Source: Research Intelligence Unit (2022)
Outlook remains optimistic
What we have witnessed in 2022 is that this industry continues to be undeterred from a domestic demand perspective, with many investors finding refuge in real estate during difficult times. However, the supply side of the industry has felt the impact of the current crises in multiple ways. For starters, it was noted that construction inflation is currently estimated at over 200% and this is for materials that are available. For the most part, much of what is needed by the contractors cannot be sourced due to the import restrictions. It can also be noted that the situation with the supply of labour at all levels is rapidly becoming a concern as outward migration gathers pace. According to the government data, 587,979 passports have been issued by 24th August 2022. By comparison, only 382, 506 had been issued for the whole of last year.

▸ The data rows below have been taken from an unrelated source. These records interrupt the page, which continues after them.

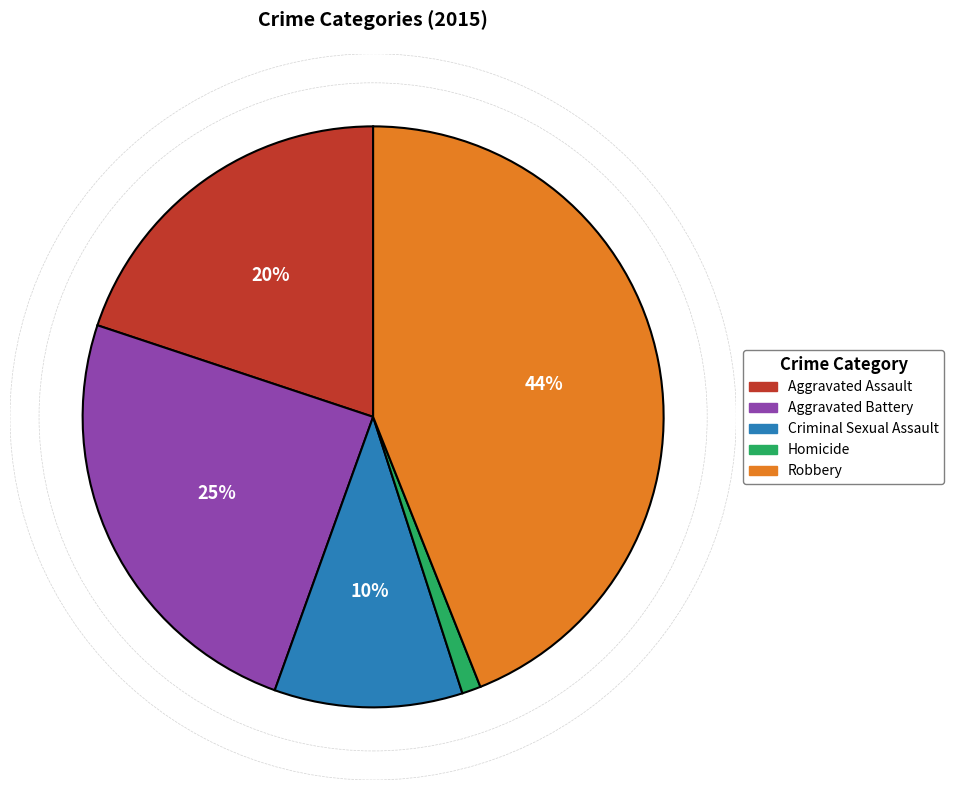

To the nearest percent, what portion does Aggravated Battery represent?

25%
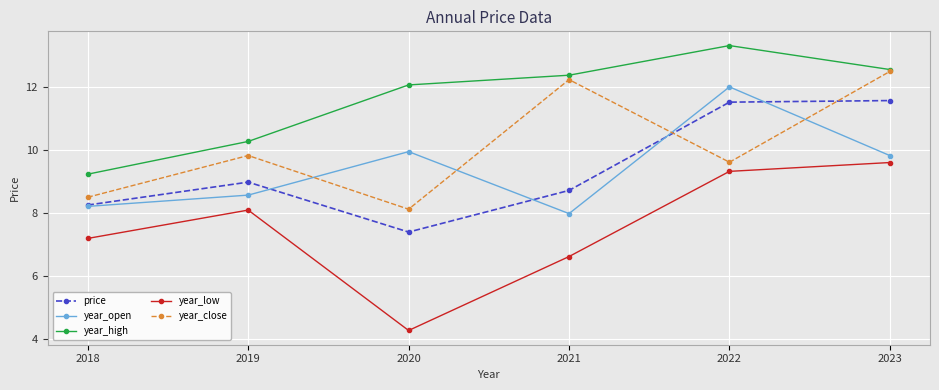

True or false: year_low has more than 1 points higher than both neighbors.

False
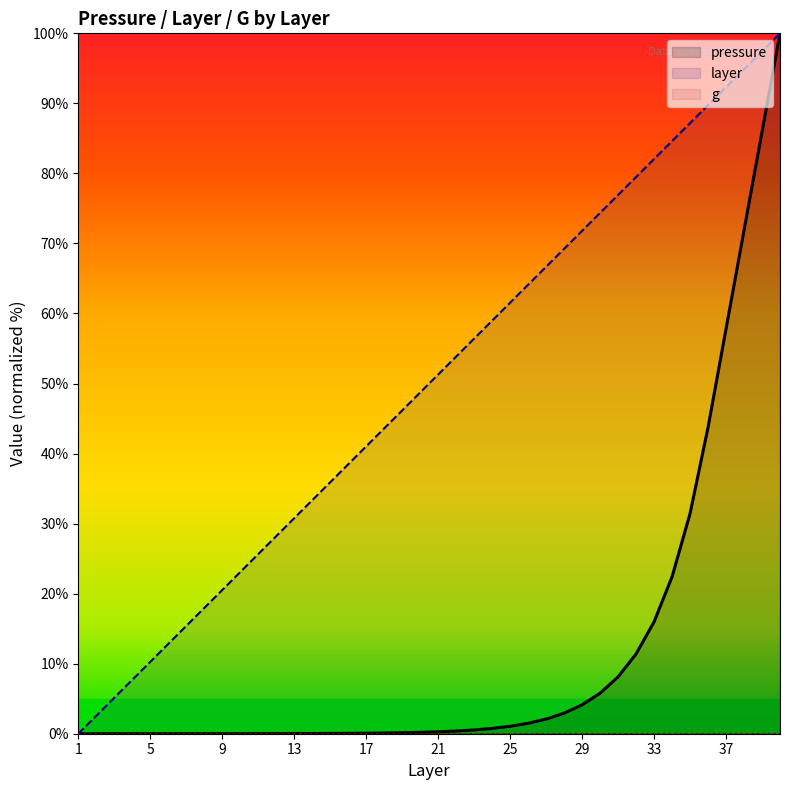

True or false: layer and pressure cross at least once.

False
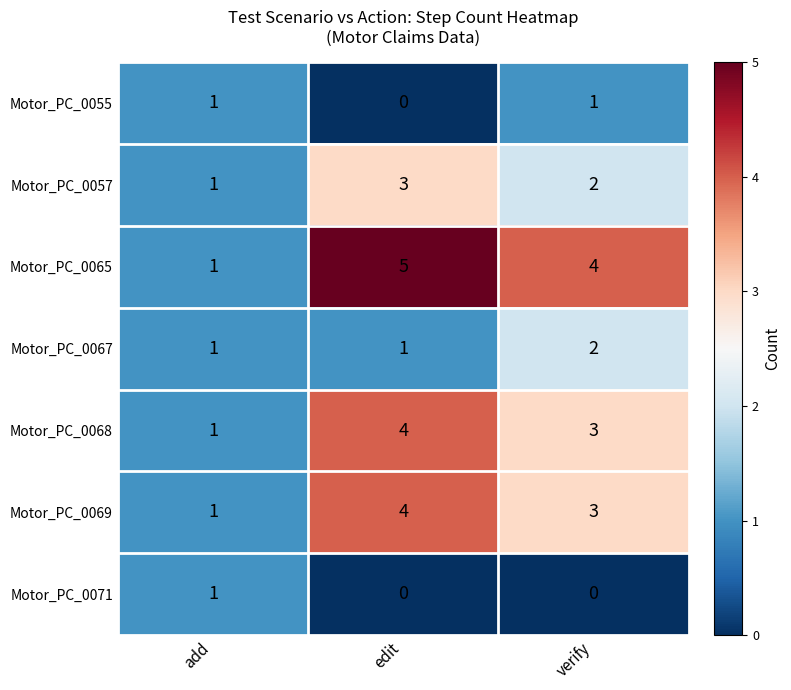

Rank the categories by Motor_PC_0069 value from lowest to highest.

add, verify, edit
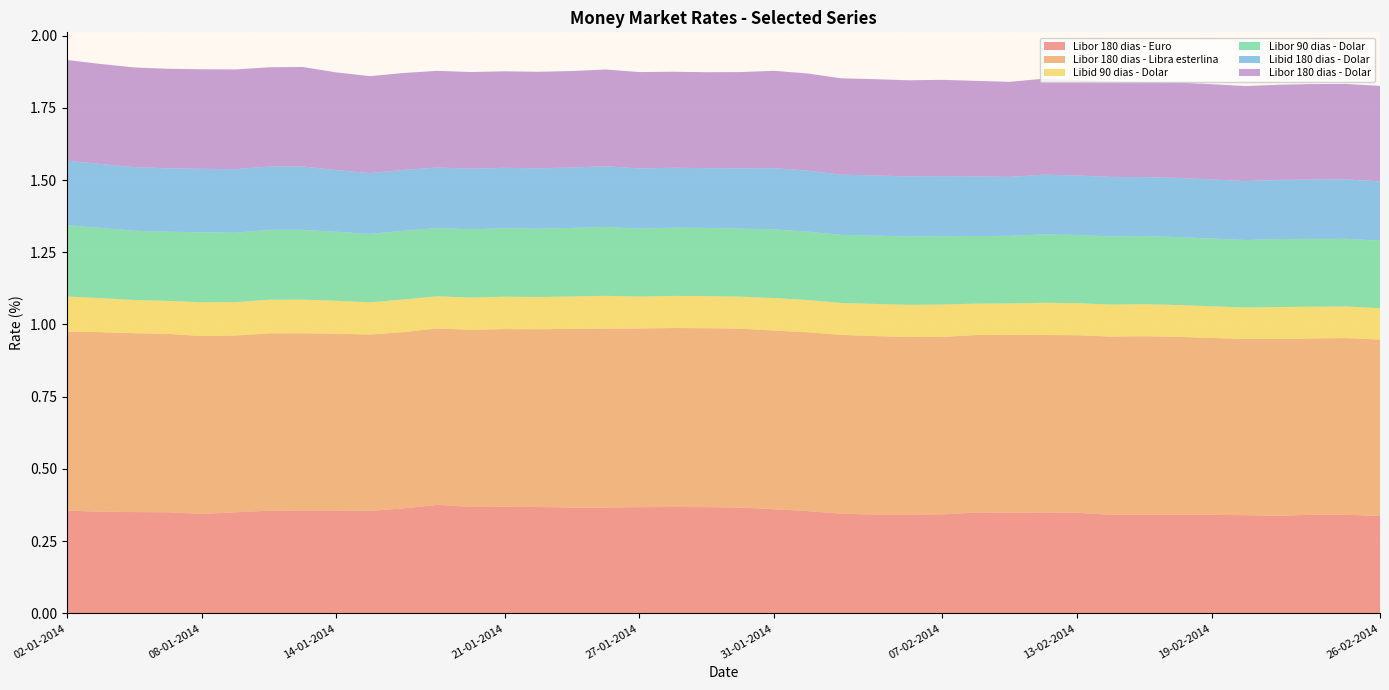

Reading left to right, extract all data points from this chart.

Libor 180 dias - Euro: 02-01-2014=0.4	03-01-2014=0.4	06-01-2014=0.4	07-01-2014=0.3	08-01-2014=0.3	09-01-2014=0.3	10-01-2014=0.4	13-01-2014=0.4	14-01-2014=0.4	15-01-2014=0.4	16-01-2014=0.4	17-01-2014=0.4	20-01-2014=0.4	21-01-2014=0.4	22-01-2014=0.4	23-01-2014=0.4	24-01-2014=0.4	27-01-2014=0.4	28-01-2014=0.4	29-01-2014=0.4	30-01-2014=0.4	31-01-2014=0.4	03-02-2014=0.4	04-02-2014=0.3	05-02-2014=0.3	06-02-2014=0.3	07-02-2014=0.3	10-02-2014=0.3	11-02-2014=0.3	12-02-2014=0.3	13-02-2014=0.3	14-02-2014=0.3	17-02-2014=0.3	18-02-2014=0.3	19-02-2014=0.3	20-02-2014=0.3	21-02-2014=0.3	24-02-2014=0.3	25-02-2014=0.3	26-02-2014=0.3
Libor 180 dias - Libra esterlina: 02-01-2014=0.6	03-01-2014=0.6	06-01-2014=0.6	07-01-2014=0.6	08-01-2014=0.6	09-01-2014=0.6	10-01-2014=0.6	13-01-2014=0.6	14-01-2014=0.6	15-01-2014=0.6	16-01-2014=0.6	17-01-2014=0.6	20-01-2014=0.6	21-01-2014=0.6	22-01-2014=0.6	23-01-2014=0.6	24-01-2014=0.6	27-01-2014=0.6	28-01-2014=0.6	29-01-2014=0.6	30-01-2014=0.6	31-01-2014=0.6	03-02-2014=0.6	04-02-2014=0.6	05-02-2014=0.6	06-02-2014=0.6	07-02-2014=0.6	10-02-2014=0.6	11-02-2014=0.6	12-02-2014=0.6	13-02-2014=0.6	14-02-2014=0.6	17-02-2014=0.6	18-02-2014=0.6	19-02-2014=0.6	20-02-2014=0.6	21-02-2014=0.6	24-02-2014=0.6	25-02-2014=0.6	26-02-2014=0.6
Libid 90 dias - Dolar: 02-01-2014=0.1	03-01-2014=0.1	06-01-2014=0.1	07-01-2014=0.1	08-01-2014=0.1	09-01-2014=0.1	10-01-2014=0.1	13-01-2014=0.1	14-01-2014=0.1	15-01-2014=0.1	16-01-2014=0.1	17-01-2014=0.1	20-01-2014=0.1	21-01-2014=0.1	22-01-2014=0.1	23-01-2014=0.1	24-01-2014=0.1	27-01-2014=0.1	28-01-2014=0.1	29-01-2014=0.1	30-01-2014=0.1	31-01-2014=0.1	03-02-2014=0.1	04-02-2014=0.1	05-02-2014=0.1	06-02-2014=0.1	07-02-2014=0.1	10-02-2014=0.1	11-02-2014=0.1	12-02-2014=0.1	13-02-2014=0.1	14-02-2014=0.1	17-02-2014=0.1	18-02-2014=0.1	19-02-2014=0.1	20-02-2014=0.1	21-02-2014=0.1	24-02-2014=0.1	25-02-2014=0.1	26-02-2014=0.1
Libor 90 dias - Dolar: 02-01-2014=0.2	03-01-2014=0.2	06-01-2014=0.2	07-01-2014=0.2	08-01-2014=0.2	09-01-2014=0.2	10-01-2014=0.2	13-01-2014=0.2	14-01-2014=0.2	15-01-2014=0.2	16-01-2014=0.2	17-01-2014=0.2	20-01-2014=0.2	21-01-2014=0.2	22-01-2014=0.2	23-01-2014=0.2	24-01-2014=0.2	27-01-2014=0.2	28-01-2014=0.2	29-01-2014=0.2	30-01-2014=0.2	31-01-2014=0.2	03-02-2014=0.2	04-02-2014=0.2	05-02-2014=0.2	06-02-2014=0.2	07-02-2014=0.2	10-02-2014=0.2	11-02-2014=0.2	12-02-2014=0.2	13-02-2014=0.2	14-02-2014=0.2	17-02-2014=0.2	18-02-2014=0.2	19-02-2014=0.2	20-02-2014=0.2	21-02-2014=0.2	24-02-2014=0.2	25-02-2014=0.2	26-02-2014=0.2
Libid 180 dias - Dolar: 02-01-2014=0.2	03-01-2014=0.2	06-01-2014=0.2	07-01-2014=0.2	08-01-2014=0.2	09-01-2014=0.2	10-01-2014=0.2	13-01-2014=0.2	14-01-2014=0.2	15-01-2014=0.2	16-01-2014=0.2	17-01-2014=0.2	20-01-2014=0.2	21-01-2014=0.2	22-01-2014=0.2	23-01-2014=0.2	24-01-2014=0.2	27-01-2014=0.2	28-01-2014=0.2	29-01-2014=0.2	30-01-2014=0.2	31-01-2014=0.2	03-02-2014=0.2	04-02-2014=0.2	05-02-2014=0.2	06-02-2014=0.2	07-02-2014=0.2	10-02-2014=0.2	11-02-2014=0.2	12-02-2014=0.2	13-02-2014=0.2	14-02-2014=0.2	17-02-2014=0.2	18-02-2014=0.2	19-02-2014=0.2	20-02-2014=0.2	21-02-2014=0.2	24-02-2014=0.2	25-02-2014=0.2	26-02-2014=0.2
Libor 180 dias - Dolar: 02-01-2014=0.3	03-01-2014=0.3	06-01-2014=0.3	07-01-2014=0.3	08-01-2014=0.3	09-01-2014=0.3	10-01-2014=0.3	13-01-2014=0.3	14-01-2014=0.3	15-01-2014=0.3	16-01-2014=0.3	17-01-2014=0.3	20-01-2014=0.3	21-01-2014=0.3	22-01-2014=0.3	23-01-2014=0.3	24-01-2014=0.3	27-01-2014=0.3	28-01-2014=0.3	29-01-2014=0.3	30-01-2014=0.3	31-01-2014=0.3	03-02-2014=0.3	04-02-2014=0.3	05-02-2014=0.3	06-02-2014=0.3	07-02-2014=0.3	10-02-2014=0.3	11-02-2014=0.3	12-02-2014=0.3	13-02-2014=0.3	14-02-2014=0.3	17-02-2014=0.3	18-02-2014=0.3	19-02-2014=0.3	20-02-2014=0.3	21-02-2014=0.3	24-02-2014=0.3	25-02-2014=0.3	26-02-2014=0.3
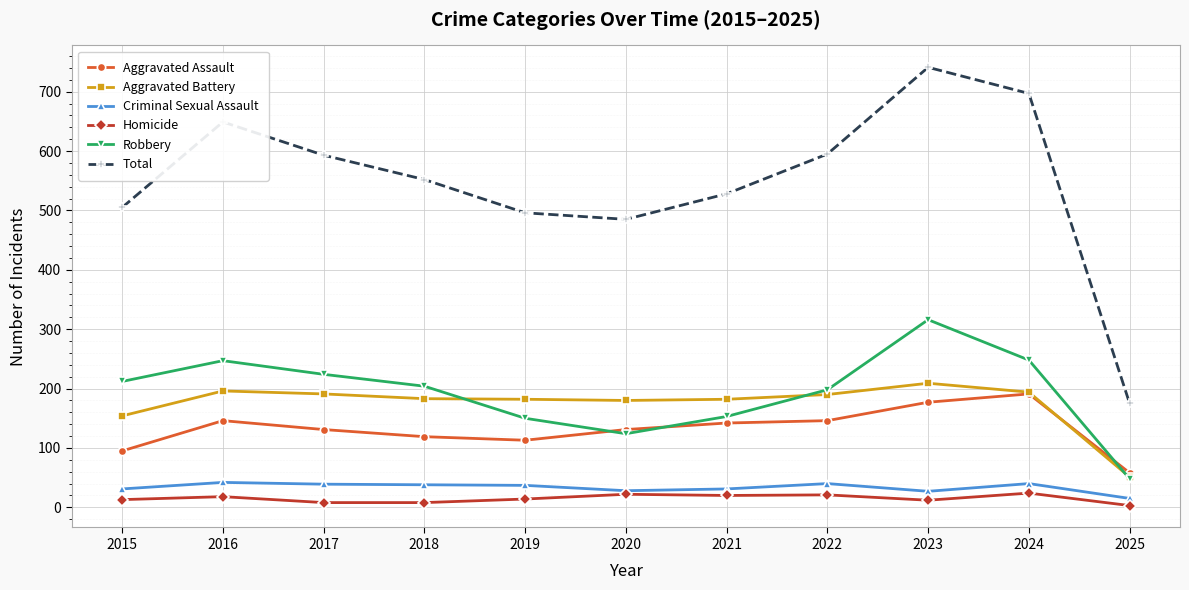

Where does the Robbery series first go above 204?

2015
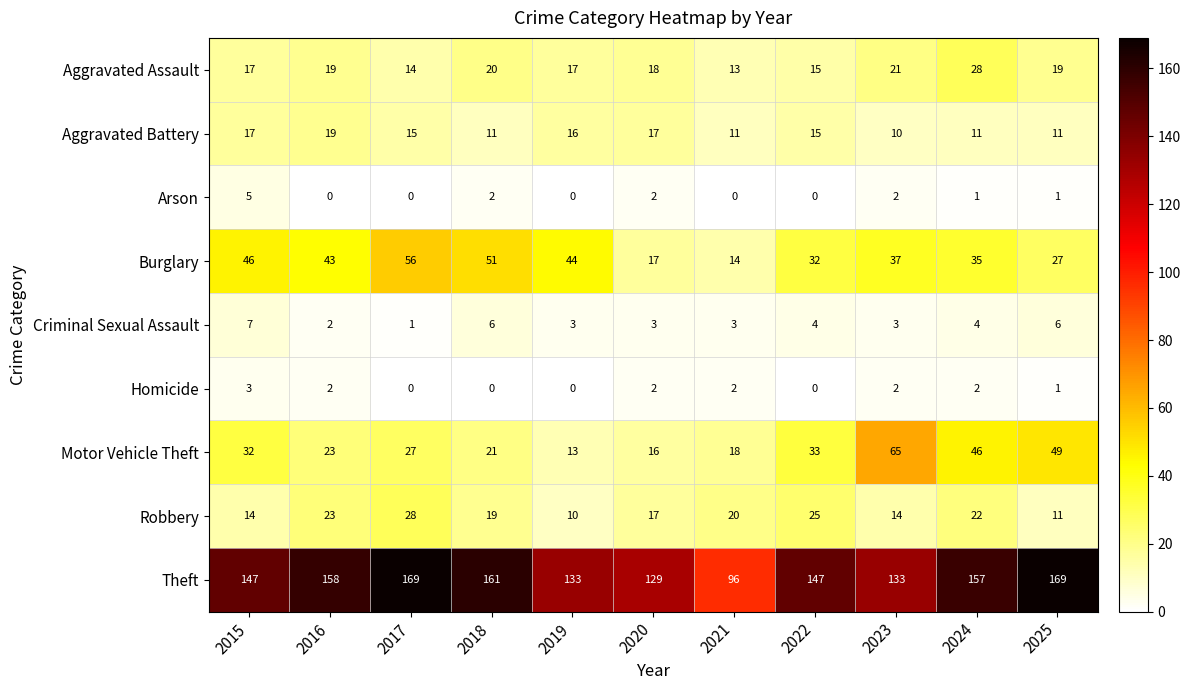

What is the sum of the Aggravated Assault values at 2018 and 2025?

39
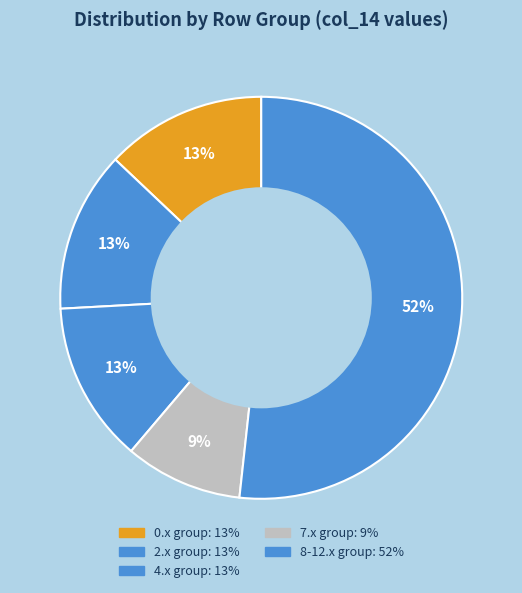

How many segments does this pie chart have?

5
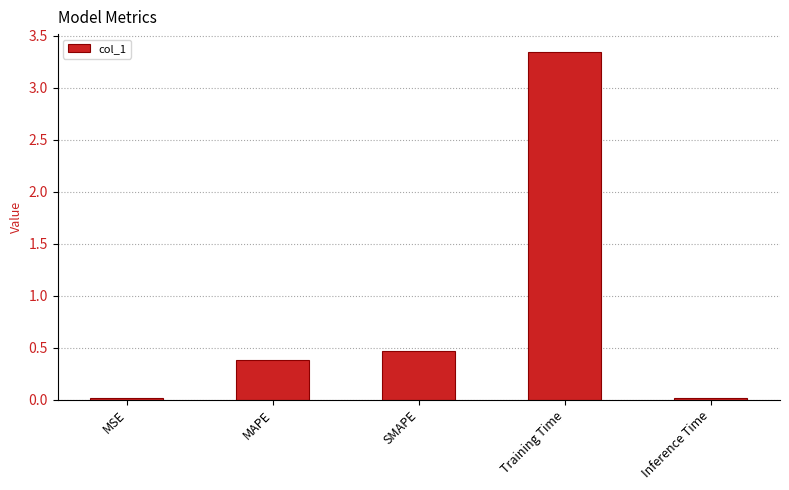

The chart shows a value of 5.8 at Training Time. True or false?

False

A fundamental lesson from 2022 is a call to address the root causes of the problem that the island is facing now. The current political movement is unprecedented in Sri Lanka and is a good sign that the future will have cleaner and more responsible leaders. A cultural shift is needed and it appears to be taking place. Economically, the nation needs to remain resilient in the short term and focus on key fundamentals, including an export drive.
Overall, this is the right time to develop a new vision for Sri Lanka. Devaluation has made it attractive for diaspora and foreigners to now invest in that dream property on the beach or hills.